■ INSTRUCTION 1
Repeat the passage of the school board comment thread between "And lets not" and "per name harvested.", inclusive, with no changes.

■ EXCERPT PROVIDED
————
DeBell struggled on and said the rate had been negotiated between staff and the Alliance.  Smith-Blum just said maybe it would be better to get the full information to the entire Board and this should wait for Introduction at a Board meeting.  The Alliance staff left, looking none too happy.


mirmac1 said…
Thank you Ms Smith-Blum for asking the questions that MUST be asked. Sh*t, figuring the Visa charge, SPS is out a whole lotta of dime.
Po3 said…
Why all these unhappy looks anytime basic fiscal oversight is mentioned?
Anonymous said…
volunteers come and go because ...


133k or 100k could cover a couple of people actually ...


Catherine said…
Oh... I LOVE IT... the accounting services SHOULD go out to competitive bid.

And lets not forget that at least in the past, the Alliance harvested names from that accounting they do to use for their own fundraising. The PTAs should be charging the Alliance per name harvested.
dan dempsey said…
The district is part of an organization of a group of districts that is suing the state over fully-funding school. Each district is asked to pay $1 per student for legal costs and the district is committed to continuing with the group. The money is part of the Legal department's budget. (NEWS is the acronym for the group but I can't find the sheet that spells it out).
————
Data excerpts

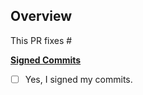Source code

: ## Overview
This PR fixes #

**[Signed Commits](https://github.com/kubescape/operator/blob/main/CONTRIBUTING.md#-Sign-off-per-commit)**
- [ ] Yes, I signed my commits.

<!-- Please provide a brief overview of the changes made in this pull request. e.g. current behavior/future behavior -->

<!-- 
## Additional Information

> Any additional information that may be useful for reviewers to know 
-->

<!--
## How to Test

> Please provide instructions on how to test the changes made in this pull request
-->

<!--
## Examples/Screenshots

> Here you add related screenshots 
-->

<!-- 
## Related issues/PRs:

Here you add related issues and PRs.
If this resolved an issue, write "Resolved #<issue number>

e.g. If this PR resolves issues 1 and 2, it should look as follows:
* Resolved #1
* Resolved #2
-->

<!--
## Checklist before requesting a review

put an [x] in the box to get it checked 

- [ ] My code follows the style guidelines of this project
- [ ] I have commented on my code, particularly in hard-to-understand areas
- [ ] I have performed a self-review of my code
- [ ] If it is a core feature, I have added thorough tests.
- [ ] New and existing unit tests pass locally with my changes

**Please open the PR against the `dev` branch (Unless the PR contains only documentation changes)**

-->
 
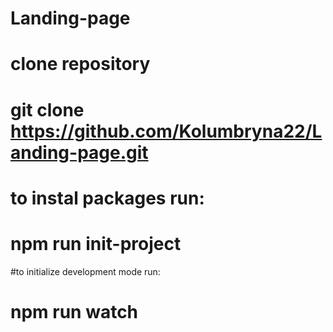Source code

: # Landing-page

# clone repository
# git clone https://github.com/Kolumbryna22/Landing-page.git

# to instal packages run:
# npm run init-project

#to initialize development mode run:
# npm run watch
————
■ INSTRUCTION 2
In the entries, take the lines between the line holding "put an [x] in the box to get it checked" and the line holding "only documentation changes)**", inclusive, and express them as a JSON list of strings with one string per line, leaving out blank lines.

■ FINAL ANSWER 1
And lets not forget that at least in the past, the Alliance harvested names from that accounting they do to use for their own fundraising. The PTAs should be charging the Alliance per name harvested.

■ FINAL ANSWER 2
[
  "put an [x] in the box to get it checked ",
  "- [ ] My code follows the style guidelines of this project",
  "- [ ] I have commented on my code, particularly in hard-to-understand areas",
  "- [ ] I have performed a self-review of my code",
  "- [ ] If it is a core feature, I have added thorough tests.",
  "- [ ] New and existing unit tests pass locally with my changes",
  "**Please open the PR against the `dev` branch (Unless the PR contains only documentation changes)**"
]